Vivía en un apartamento de una sola habitación en la esquina de la Octava Avenida con la calle Tres, un subarriendo a largo plazo conseguido gracias a un amigo de un amigo suyo que se había ido de Nueva York a trabajar a otra ciudad, Pittsburg o Plattsburgh, Tom nunca recordaba cuál era. Se trataba de una lúgubre celda semejante a un armario empotrado, con una ducha metálica en el baño, dos ventanas que daban a un muro de ladrillo, y una cocinita mínima que incluía un pequeño frigorífico y un hornillo de gas de dos fuegos. Una estantería, una silla, una mesa y un colchón en el suelo. Era el apartamento más pequeño en que había vivido nunca, pero como sólo pagaba cuatrocientos veintisiete dólares de alquiler mensual, Tom se sentía afortunado por tenerlo. En cualquier caso, el primer año no pasó mucho tiempo en él. Prefería andar por ahí, yendo a ver a antiguos amigos del instituto y la universidad que habían ido a parar a Nueva York, haciendo nuevas amistades a través de las viejas, gastándose el dinero en bares, saliendo con mujeres cuando surgía la ocasión, y en general tratando de llevar una vida normal; o algo que se pareciese a una vida normal. La mayoría de las veces, aquellos intentos de sociabilidad terminaban en un incómodo silencio. Sus antiguos amigos, que lo recordaban como un estudiante excepcional de conversación ingeniosa y divertida, se quedaban pasmados con lo que le había ocurrido.

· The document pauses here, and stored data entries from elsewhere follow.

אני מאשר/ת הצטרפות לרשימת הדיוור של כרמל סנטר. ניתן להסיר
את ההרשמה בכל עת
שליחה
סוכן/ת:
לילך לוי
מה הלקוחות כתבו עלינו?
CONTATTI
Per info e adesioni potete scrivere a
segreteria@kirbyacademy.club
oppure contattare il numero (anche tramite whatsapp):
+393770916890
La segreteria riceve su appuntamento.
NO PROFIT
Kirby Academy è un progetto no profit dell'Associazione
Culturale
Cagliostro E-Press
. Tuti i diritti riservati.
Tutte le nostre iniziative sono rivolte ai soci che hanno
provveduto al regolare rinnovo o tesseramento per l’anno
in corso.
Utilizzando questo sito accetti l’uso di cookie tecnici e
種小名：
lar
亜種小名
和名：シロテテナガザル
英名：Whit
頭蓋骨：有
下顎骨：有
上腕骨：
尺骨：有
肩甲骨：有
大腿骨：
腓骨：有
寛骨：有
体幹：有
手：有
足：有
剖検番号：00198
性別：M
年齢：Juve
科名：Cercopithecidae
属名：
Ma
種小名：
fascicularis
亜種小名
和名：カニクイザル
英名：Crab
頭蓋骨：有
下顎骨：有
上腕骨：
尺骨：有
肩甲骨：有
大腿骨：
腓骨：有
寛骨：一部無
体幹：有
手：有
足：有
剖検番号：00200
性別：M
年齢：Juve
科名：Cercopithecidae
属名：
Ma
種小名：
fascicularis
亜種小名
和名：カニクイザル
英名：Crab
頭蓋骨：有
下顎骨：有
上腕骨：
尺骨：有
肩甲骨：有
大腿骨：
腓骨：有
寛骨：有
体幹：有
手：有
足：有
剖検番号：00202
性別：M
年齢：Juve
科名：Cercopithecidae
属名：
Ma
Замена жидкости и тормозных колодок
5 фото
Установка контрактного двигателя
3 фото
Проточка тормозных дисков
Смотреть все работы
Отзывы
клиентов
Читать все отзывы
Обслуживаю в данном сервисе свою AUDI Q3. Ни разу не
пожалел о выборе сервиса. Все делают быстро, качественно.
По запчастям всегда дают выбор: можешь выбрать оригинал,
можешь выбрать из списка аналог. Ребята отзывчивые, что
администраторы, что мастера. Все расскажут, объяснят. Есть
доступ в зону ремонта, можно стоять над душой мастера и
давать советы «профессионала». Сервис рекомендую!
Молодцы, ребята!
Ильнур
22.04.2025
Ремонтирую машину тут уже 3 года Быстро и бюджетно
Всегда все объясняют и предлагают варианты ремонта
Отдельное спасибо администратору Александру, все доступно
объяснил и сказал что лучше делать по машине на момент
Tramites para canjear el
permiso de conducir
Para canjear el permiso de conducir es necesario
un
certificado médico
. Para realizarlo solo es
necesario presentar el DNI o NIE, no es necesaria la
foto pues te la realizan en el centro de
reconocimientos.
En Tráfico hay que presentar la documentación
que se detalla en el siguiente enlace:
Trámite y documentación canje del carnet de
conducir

Tom ya no pertenecía al grupo de los elegidos, y su caída parecía debilitar su confianza en ellos mismos, abriendo la puerta a un nuevo pesimismo sobre sus propias perspectivas de futuro. El hecho de que Tom hubiera engordado, de que su antigua condición de regordete estuviera ahora al borde de una bochornosa gordura, no arreglaba precisamente las cosas, pero aún más inquietante era comprobar que no tenía planes de ninguna clase, que jamás hablaba de lo que pensaba hacer para superar los problemas que él mismo se había creado y salir de nuevo adelante. Siempre que mencionaba su nueva ocupación, la describía en términos extraños, casi religiosos, teorizando sobre cuestiones tales como la energía espiritual y la importancia de encontrar el propio camino a través de la paciencia y la humildad, y eso confundía aún más a sus amigos, haciendo que se removieran inquietos en el asiento. Aquel trabajo no había embotado la inteligencia de Tom, pero ya nadie quería oír lo que tenía que decir, y menos aún las mujeres con las que hablaba, que esperaban de los jóvenes una plétora de ideas audaces y planes ingeniosos para conquistar el mundo. Tom las desconcertaba con sus dudas y su continuo examen de conciencia, con su actitud vacilante y sus oscuras disquisiciones sobre el carácter de la realidad. Ya dejaba bastante que desear el hecho de que se ganara la vida conduciendo un taxi, pero un taxista filósofo que además de vestirse con ropa del ejército tenía una buena barriga, era demasiado pedir. No dejaba de ser un tipo agradable, desde luego, y a nadie le caía antipático, pero no era un candidato aceptable; para casarse, no. Ni siquiera para una aventura fugaz.